Extracted records:
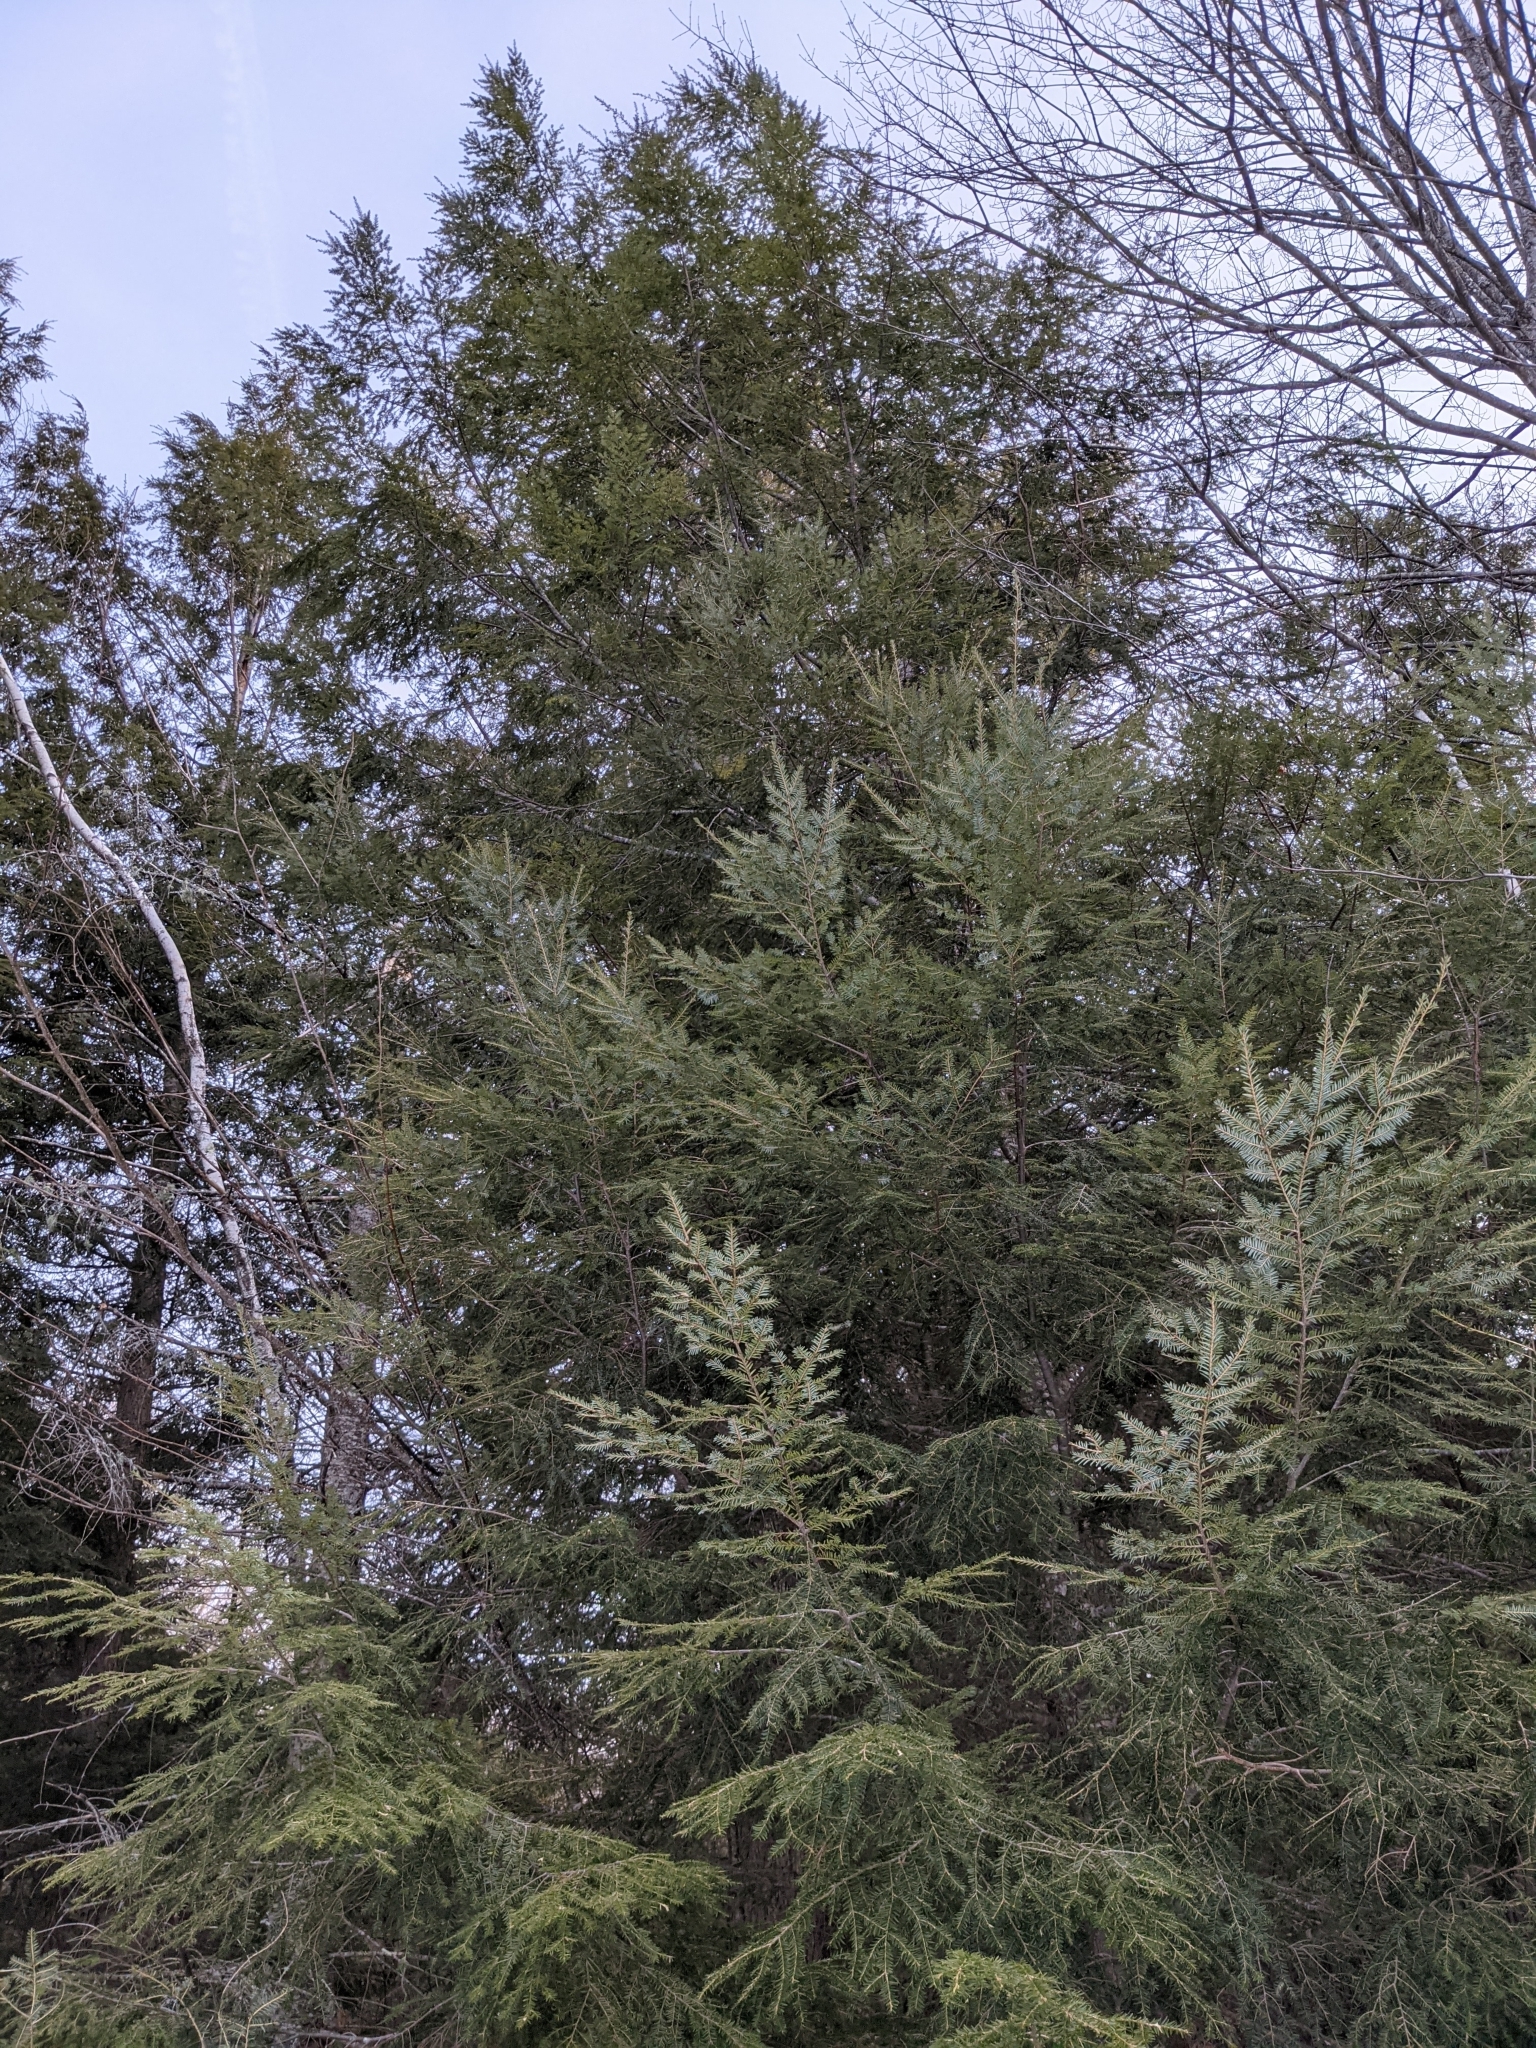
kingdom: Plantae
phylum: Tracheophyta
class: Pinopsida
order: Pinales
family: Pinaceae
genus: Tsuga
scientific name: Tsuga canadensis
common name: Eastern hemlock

## EXERCISE:
Rewrite the lines above as a two-column CSV with the headers "query" and "reply", one row per line, placing each line's text and its answer in separate quoted fields with line breaks replaced by spaces. Leave the pictures out of the result.

## COMPLETED EXERCISE:
query,reply
"kingdom:","Plantae"
"phylum:","Tracheophyta"
"class:","Pinopsida"
"order:","Pinales"
"family:","Pinaceae"
"genus:","Tsuga"
"scientific name:","Tsuga canadensis"
"common name:","Eastern hemlock"